## What you will do
Word for word, give the data again without its pictures.

** Opening Stored data block **

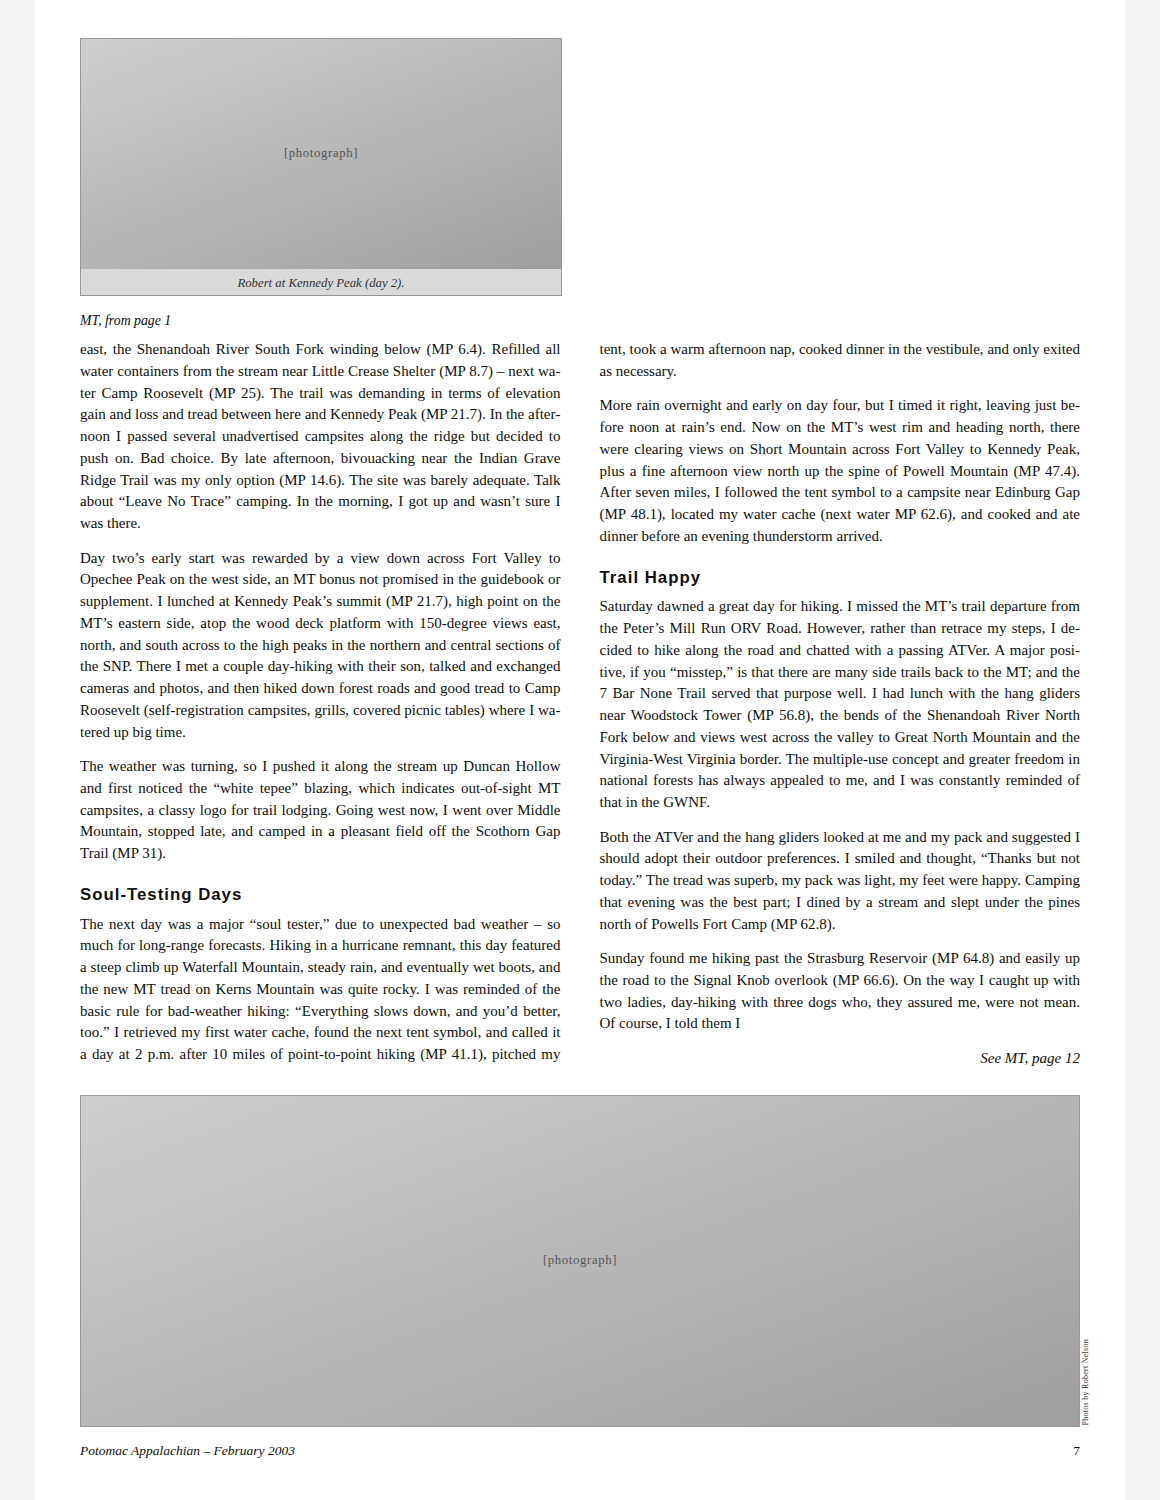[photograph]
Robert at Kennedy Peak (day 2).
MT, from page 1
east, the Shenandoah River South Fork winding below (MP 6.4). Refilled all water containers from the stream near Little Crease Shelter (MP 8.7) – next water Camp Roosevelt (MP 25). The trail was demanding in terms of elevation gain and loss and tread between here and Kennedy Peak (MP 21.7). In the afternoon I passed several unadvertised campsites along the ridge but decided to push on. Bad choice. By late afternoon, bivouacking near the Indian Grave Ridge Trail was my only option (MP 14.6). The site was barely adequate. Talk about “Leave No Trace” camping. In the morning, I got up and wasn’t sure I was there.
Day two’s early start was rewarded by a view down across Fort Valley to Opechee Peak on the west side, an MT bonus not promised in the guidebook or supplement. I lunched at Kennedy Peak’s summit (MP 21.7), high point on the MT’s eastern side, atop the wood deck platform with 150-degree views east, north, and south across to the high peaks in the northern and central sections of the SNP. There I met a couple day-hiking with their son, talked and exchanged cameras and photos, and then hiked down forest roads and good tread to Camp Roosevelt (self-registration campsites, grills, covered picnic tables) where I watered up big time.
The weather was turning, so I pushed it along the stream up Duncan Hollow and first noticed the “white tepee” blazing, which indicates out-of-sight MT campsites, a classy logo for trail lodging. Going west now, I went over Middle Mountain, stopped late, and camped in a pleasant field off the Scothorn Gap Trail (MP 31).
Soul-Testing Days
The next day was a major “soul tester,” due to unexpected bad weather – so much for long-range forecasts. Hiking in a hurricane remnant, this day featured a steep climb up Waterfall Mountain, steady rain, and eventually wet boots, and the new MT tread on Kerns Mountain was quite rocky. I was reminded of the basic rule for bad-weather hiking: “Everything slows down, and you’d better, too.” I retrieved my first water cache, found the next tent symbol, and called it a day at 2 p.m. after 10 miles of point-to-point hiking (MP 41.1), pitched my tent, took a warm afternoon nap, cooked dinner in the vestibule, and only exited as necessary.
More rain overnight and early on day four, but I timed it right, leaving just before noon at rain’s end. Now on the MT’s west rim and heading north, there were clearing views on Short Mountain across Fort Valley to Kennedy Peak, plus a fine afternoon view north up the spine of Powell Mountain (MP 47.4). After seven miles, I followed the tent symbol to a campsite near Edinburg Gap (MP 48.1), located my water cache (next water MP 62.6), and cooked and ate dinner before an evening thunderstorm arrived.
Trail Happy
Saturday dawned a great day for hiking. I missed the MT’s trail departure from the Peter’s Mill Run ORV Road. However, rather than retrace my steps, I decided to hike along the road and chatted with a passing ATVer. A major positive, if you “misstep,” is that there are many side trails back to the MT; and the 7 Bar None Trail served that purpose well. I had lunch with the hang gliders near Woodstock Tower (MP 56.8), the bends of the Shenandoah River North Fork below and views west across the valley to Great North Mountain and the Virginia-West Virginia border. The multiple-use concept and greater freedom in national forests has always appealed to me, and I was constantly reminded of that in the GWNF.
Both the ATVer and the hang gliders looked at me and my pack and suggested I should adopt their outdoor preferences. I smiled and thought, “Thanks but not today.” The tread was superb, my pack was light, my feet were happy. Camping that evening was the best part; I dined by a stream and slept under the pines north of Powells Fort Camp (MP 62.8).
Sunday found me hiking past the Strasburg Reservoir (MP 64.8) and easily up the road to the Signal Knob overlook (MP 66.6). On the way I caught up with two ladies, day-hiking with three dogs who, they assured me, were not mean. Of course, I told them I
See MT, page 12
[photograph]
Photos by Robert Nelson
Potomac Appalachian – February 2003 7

** Closing Stored data block **

## Result of the exercise
[photograph]
Robert at Kennedy Peak (day 2).
MT, from page 1
east, the Shenandoah River South Fork winding below (MP 6.4). Refilled all water containers from the stream near Little Crease Shelter (MP 8.7) – next water Camp Roosevelt (MP 25). The trail was demanding in terms of elevation gain and loss and tread between here and Kennedy Peak (MP 21.7). In the afternoon I passed several unadvertised campsites along the ridge but decided to push on. Bad choice. By late afternoon, bivouacking near the Indian Grave Ridge Trail was my only option (MP 14.6). The site was barely adequate. Talk about “Leave No Trace” camping. In the morning, I got up and wasn’t sure I was there.
Day two’s early start was rewarded by a view down across Fort Valley to Opechee Peak on the west side, an MT bonus not promised in the guidebook or supplement. I lunched at Kennedy Peak’s summit (MP 21.7), high point on the MT’s eastern side, atop the wood deck platform with 150-degree views east, north, and south across to the high peaks in the northern and central sections of the SNP. There I met a couple day-hiking with their son, talked and exchanged cameras and photos, and then hiked down forest roads and good tread to Camp Roosevelt (self-registration campsites, grills, covered picnic tables) where I watered up big time.
The weather was turning, so I pushed it along the stream up Duncan Hollow and first noticed the “white tepee” blazing, which indicates out-of-sight MT campsites, a classy logo for trail lodging. Going west now, I went over Middle Mountain, stopped late, and camped in a pleasant field off the Scothorn Gap Trail (MP 31).
Soul-Testing Days
The next day was a major “soul tester,” due to unexpected bad weather – so much for long-range forecasts. Hiking in a hurricane remnant, this day featured a steep climb up Waterfall Mountain, steady rain, and eventually wet boots, and the new MT tread on Kerns Mountain was quite rocky. I was reminded of the basic rule for bad-weather hiking: “Everything slows down, and you’d better, too.” I retrieved my first water cache, found the next tent symbol, and called it a day at 2 p.m. after 10 miles of point-to-point hiking (MP 41.1), pitched my tent, took a warm afternoon nap, cooked dinner in the vestibule, and only exited as necessary.
More rain overnight and early on day four, but I timed it right, leaving just before noon at rain’s end. Now on the MT’s west rim and heading north, there were clearing views on Short Mountain across Fort Valley to Kennedy Peak, plus a fine afternoon view north up the spine of Powell Mountain (MP 47.4). After seven miles, I followed the tent symbol to a campsite near Edinburg Gap (MP 48.1), located my water cache (next water MP 62.6), and cooked and ate dinner before an evening thunderstorm arrived.
Trail Happy
Saturday dawned a great day for hiking. I missed the MT’s trail departure from the Peter’s Mill Run ORV Road. However, rather than retrace my steps, I decided to hike along the road and chatted with a passing ATVer. A major positive, if you “misstep,” is that there are many side trails back to the MT; and the 7 Bar None Trail served that purpose well. I had lunch with the hang gliders near Woodstock Tower (MP 56.8), the bends of the Shenandoah River North Fork below and views west across the valley to Great North Mountain and the Virginia-West Virginia border. The multiple-use concept and greater freedom in national forests has always appealed to me, and I was constantly reminded of that in the GWNF.
Both the ATVer and the hang gliders looked at me and my pack and suggested I should adopt their outdoor preferences. I smiled and thought, “Thanks but not today.” The tread was superb, my pack was light, my feet were happy. Camping that evening was the best part; I dined by a stream and slept under the pines north of Powells Fort Camp (MP 62.8).
Sunday found me hiking past the Strasburg Reservoir (MP 64.8) and easily up the road to the Signal Knob overlook (MP 66.6). On the way I caught up with two ladies, day-hiking with three dogs who, they assured me, were not mean. Of course, I told them I
See MT, page 12
[photograph]
Photos by Robert Nelson
Potomac Appalachian – February 2003 7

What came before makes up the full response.